▶ [Exercise details]
Transcribe the listing verbatim. Do not carry over any pictures.

↓↓↓

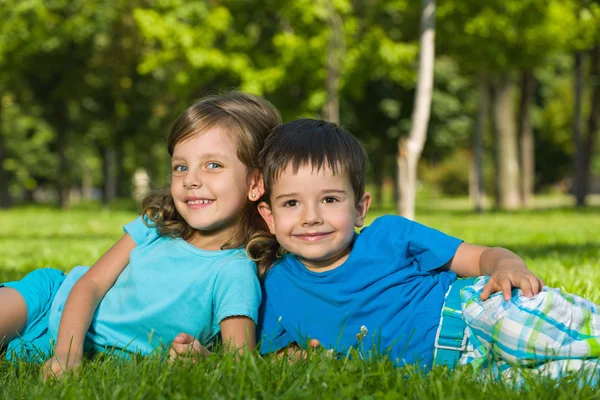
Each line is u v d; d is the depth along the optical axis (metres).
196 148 2.83
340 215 2.63
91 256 6.98
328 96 17.41
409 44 18.11
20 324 3.02
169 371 2.28
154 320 2.83
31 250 8.09
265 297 2.88
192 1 18.17
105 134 30.48
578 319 2.30
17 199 68.38
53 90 26.66
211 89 3.42
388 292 2.68
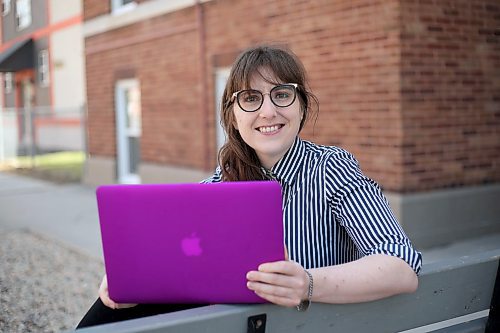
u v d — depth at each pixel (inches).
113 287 62.2
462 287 75.8
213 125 348.5
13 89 794.2
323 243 71.7
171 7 370.6
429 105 243.1
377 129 245.1
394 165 239.1
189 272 60.4
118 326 54.5
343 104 259.3
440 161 248.1
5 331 167.0
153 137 403.9
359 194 69.2
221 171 82.9
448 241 250.1
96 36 455.8
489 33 260.4
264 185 58.7
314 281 60.1
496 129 266.7
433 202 244.7
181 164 378.6
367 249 67.4
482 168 262.8
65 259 247.6
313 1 270.5
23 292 202.8
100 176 463.2
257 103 73.4
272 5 295.4
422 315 72.2
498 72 265.0
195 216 59.6
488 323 79.1
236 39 323.6
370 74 245.9
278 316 61.2
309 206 71.8
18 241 286.0
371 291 62.1
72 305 188.9
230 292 60.1
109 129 449.4
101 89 456.1
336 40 260.2
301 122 79.4
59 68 694.5
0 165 661.3
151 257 60.8
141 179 415.5
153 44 394.6
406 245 65.6
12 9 743.1
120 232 60.7
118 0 436.5
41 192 453.4
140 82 411.8
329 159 72.6
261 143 73.9
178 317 56.7
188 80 365.7
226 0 328.2
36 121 738.2
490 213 264.1
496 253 80.4
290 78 73.7
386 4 236.2
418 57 238.4
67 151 708.7
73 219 341.1
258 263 59.5
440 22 244.1
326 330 64.2
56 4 685.3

↑↑↑

▶ [Expected answer]
Each line is u v d; d is the depth along the optical axis (metres).
196 148 2.83
340 215 2.63
91 256 6.98
328 96 17.41
409 44 18.11
20 324 3.02
169 371 2.28
154 320 2.83
31 250 8.09
265 297 2.88
192 1 18.17
105 134 30.48
578 319 2.30
17 199 68.38
53 90 26.66
211 89 3.42
388 292 2.68
u v d — depth at each pixel (inches).
113 287 62.2
462 287 75.8
213 125 348.5
13 89 794.2
323 243 71.7
171 7 370.6
429 105 243.1
377 129 245.1
394 165 239.1
189 272 60.4
118 326 54.5
343 104 259.3
440 161 248.1
5 331 167.0
153 137 403.9
359 194 69.2
221 171 82.9
448 241 250.1
96 36 455.8
489 33 260.4
264 185 58.7
314 281 60.1
496 129 266.7
433 202 244.7
181 164 378.6
367 249 67.4
482 168 262.8
65 259 247.6
313 1 270.5
23 292 202.8
100 176 463.2
257 103 73.4
272 5 295.4
422 315 72.2
498 72 265.0
195 216 59.6
488 323 79.1
236 39 323.6
370 74 245.9
278 316 61.2
309 206 71.8
18 241 286.0
371 291 62.1
72 305 188.9
230 292 60.1
109 129 449.4
101 89 456.1
336 40 260.2
301 122 79.4
59 68 694.5
0 165 661.3
151 257 60.8
141 179 415.5
153 44 394.6
406 245 65.6
12 9 743.1
120 232 60.7
118 0 436.5
41 192 453.4
140 82 411.8
329 159 72.6
261 143 73.9
178 317 56.7
188 80 365.7
226 0 328.2
36 121 738.2
490 213 264.1
496 253 80.4
290 78 73.7
386 4 236.2
418 57 238.4
67 151 708.7
73 219 341.1
258 263 59.5
440 22 244.1
326 330 64.2
56 4 685.3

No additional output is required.